Print the stretch of the items below from the line containing "genus: Diuris" through the line containing "genus: Anthocoris", both included, unchanged and with nothing else.
━━━━━ DATA TO USE
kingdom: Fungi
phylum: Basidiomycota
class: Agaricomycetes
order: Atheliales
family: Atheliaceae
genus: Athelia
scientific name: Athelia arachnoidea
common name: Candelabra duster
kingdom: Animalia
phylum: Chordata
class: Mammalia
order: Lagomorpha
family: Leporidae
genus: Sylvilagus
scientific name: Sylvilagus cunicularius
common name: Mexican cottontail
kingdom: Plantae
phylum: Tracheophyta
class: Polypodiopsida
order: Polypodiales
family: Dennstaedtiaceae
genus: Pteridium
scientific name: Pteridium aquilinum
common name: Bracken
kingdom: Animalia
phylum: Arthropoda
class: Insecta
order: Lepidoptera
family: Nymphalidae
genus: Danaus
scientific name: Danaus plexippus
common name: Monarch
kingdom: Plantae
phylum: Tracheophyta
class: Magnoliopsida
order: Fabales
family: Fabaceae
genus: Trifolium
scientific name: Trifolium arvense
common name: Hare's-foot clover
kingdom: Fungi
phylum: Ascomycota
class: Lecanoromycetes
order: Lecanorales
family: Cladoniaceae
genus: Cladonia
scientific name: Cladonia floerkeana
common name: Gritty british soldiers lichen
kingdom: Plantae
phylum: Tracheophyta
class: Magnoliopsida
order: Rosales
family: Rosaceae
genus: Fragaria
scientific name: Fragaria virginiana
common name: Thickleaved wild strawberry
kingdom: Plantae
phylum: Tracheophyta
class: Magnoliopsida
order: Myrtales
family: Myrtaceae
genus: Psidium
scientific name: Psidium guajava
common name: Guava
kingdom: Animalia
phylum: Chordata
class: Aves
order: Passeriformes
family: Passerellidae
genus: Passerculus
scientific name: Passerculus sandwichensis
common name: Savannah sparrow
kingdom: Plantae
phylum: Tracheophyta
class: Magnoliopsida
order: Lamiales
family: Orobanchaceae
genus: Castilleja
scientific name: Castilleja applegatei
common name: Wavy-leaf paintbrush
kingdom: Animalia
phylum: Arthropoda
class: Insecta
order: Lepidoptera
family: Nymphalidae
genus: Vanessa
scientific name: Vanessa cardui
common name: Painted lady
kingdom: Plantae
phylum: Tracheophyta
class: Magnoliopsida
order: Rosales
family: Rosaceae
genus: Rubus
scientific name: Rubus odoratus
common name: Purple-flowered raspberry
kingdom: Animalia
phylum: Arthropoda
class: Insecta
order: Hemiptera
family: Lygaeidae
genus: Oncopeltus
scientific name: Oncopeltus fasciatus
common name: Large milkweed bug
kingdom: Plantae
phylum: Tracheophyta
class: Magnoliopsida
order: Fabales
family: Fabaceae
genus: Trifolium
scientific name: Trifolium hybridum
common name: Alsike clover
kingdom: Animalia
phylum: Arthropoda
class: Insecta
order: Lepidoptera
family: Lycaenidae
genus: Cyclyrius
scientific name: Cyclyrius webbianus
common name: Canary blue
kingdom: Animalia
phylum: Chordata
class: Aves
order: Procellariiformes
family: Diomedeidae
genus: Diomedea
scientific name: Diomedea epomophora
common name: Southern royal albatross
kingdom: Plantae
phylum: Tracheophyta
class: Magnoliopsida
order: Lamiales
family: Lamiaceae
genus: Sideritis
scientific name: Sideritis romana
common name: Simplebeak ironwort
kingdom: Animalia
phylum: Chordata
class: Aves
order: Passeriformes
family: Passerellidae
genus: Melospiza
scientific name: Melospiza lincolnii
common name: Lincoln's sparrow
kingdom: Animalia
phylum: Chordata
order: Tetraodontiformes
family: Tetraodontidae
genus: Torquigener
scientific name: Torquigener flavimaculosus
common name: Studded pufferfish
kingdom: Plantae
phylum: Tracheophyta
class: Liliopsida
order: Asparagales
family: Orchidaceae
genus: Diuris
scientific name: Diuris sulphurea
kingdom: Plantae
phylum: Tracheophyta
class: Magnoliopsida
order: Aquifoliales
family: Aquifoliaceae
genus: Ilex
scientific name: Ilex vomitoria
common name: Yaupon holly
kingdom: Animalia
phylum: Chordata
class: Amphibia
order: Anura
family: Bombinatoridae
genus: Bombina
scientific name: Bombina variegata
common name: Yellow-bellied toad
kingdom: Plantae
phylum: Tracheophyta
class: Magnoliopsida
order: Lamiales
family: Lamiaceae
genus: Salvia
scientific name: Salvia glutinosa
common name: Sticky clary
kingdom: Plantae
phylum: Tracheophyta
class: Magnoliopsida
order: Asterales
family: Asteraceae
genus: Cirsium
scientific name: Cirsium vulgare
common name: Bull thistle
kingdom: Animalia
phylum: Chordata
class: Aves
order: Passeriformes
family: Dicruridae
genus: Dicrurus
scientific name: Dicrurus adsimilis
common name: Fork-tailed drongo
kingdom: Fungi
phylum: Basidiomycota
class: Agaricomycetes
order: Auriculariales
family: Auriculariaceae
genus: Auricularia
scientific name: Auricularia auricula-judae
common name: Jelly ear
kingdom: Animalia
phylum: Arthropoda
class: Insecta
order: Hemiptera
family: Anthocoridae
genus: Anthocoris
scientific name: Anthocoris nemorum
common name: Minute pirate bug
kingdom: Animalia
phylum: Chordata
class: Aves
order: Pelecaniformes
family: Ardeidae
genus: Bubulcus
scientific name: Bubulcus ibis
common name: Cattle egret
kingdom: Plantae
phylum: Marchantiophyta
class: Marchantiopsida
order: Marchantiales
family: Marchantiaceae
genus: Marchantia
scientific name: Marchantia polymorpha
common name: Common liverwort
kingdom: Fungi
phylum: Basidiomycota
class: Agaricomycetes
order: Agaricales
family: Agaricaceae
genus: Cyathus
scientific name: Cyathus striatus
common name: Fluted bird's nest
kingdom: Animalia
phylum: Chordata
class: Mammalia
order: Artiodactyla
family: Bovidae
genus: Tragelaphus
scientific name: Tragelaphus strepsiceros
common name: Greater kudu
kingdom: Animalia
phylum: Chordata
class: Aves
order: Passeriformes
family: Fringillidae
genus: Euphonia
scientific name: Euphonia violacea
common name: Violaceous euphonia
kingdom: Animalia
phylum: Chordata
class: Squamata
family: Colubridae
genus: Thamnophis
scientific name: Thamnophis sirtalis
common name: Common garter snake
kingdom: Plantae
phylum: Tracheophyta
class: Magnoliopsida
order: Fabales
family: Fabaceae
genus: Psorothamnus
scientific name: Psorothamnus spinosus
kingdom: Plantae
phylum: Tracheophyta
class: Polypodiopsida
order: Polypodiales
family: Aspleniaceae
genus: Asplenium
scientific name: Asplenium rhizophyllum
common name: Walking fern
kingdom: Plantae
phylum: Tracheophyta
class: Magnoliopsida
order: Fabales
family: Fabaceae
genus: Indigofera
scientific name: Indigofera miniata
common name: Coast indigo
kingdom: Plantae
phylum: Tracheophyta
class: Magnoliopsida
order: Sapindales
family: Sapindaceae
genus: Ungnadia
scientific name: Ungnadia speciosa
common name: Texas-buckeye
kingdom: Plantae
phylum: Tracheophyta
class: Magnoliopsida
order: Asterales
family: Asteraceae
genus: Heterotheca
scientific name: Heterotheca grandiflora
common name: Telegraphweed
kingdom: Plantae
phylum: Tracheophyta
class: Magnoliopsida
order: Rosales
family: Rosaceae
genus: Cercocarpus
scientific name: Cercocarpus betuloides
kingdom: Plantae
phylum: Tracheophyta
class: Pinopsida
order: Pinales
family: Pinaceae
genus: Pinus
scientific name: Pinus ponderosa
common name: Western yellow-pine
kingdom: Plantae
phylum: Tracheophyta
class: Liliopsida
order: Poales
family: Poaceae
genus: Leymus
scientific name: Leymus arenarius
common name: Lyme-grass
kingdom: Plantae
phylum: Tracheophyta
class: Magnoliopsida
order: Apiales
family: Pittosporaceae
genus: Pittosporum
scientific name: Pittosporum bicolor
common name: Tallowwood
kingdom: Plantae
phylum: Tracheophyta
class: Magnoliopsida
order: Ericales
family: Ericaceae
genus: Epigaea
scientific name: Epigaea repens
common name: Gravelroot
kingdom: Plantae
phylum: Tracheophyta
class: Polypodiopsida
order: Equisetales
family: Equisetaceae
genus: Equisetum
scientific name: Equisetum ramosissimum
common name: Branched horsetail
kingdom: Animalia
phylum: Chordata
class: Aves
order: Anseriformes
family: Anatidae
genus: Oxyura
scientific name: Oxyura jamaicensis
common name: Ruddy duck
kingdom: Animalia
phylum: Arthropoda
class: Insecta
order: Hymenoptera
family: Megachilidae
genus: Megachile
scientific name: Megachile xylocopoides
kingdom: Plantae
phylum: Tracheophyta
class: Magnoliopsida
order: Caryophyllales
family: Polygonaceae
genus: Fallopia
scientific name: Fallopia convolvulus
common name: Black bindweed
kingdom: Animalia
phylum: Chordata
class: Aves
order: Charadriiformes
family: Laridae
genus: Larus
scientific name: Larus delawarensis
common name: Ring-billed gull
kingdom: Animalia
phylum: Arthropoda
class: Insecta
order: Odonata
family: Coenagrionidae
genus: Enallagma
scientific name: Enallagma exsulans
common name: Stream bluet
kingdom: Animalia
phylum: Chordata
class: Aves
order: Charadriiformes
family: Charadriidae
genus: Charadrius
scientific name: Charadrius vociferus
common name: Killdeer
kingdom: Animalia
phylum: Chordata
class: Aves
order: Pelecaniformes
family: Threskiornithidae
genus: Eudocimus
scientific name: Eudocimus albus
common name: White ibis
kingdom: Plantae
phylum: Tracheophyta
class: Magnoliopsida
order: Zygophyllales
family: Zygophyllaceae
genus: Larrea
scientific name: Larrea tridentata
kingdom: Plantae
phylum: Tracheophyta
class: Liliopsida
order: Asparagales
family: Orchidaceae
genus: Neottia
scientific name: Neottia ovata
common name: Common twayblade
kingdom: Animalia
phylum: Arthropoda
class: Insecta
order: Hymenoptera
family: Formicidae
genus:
━━━━━━━━━━
**REPLY:**
genus: Diuris
scientific name: Diuris sulphurea
kingdom: Plantae
phylum: Tracheophyta
class: Magnoliopsida
order: Aquifoliales
family: Aquifoliaceae
genus: Ilex
scientific name: Ilex vomitoria
common name: Yaupon holly
kingdom: Animalia
phylum: Chordata
class: Amphibia
order: Anura
family: Bombinatoridae
genus: Bombina
scientific name: Bombina variegata
common name: Yellow-bellied toad
kingdom: Plantae
phylum: Tracheophyta
class: Magnoliopsida
order: Lamiales
family: Lamiaceae
genus: Salvia
scientific name: Salvia glutinosa
common name: Sticky clary
kingdom: Plantae
phylum: Tracheophyta
class: Magnoliopsida
order: Asterales
family: Asteraceae
genus: Cirsium
scientific name: Cirsium vulgare
common name: Bull thistle
kingdom: Animalia
phylum: Chordata
class: Aves
order: Passeriformes
family: Dicruridae
genus: Dicrurus
scientific name: Dicrurus adsimilis
common name: Fork-tailed drongo
kingdom: Fungi
phylum: Basidiomycota
class: Agaricomycetes
order: Auriculariales
family: Auriculariaceae
genus: Auricularia
scientific name: Auricularia auricula-judae
common name: Jelly ear
kingdom: Animalia
phylum: Arthropoda
class: Insecta
order: Hemiptera
family: Anthocoridae
genus: Anthocoris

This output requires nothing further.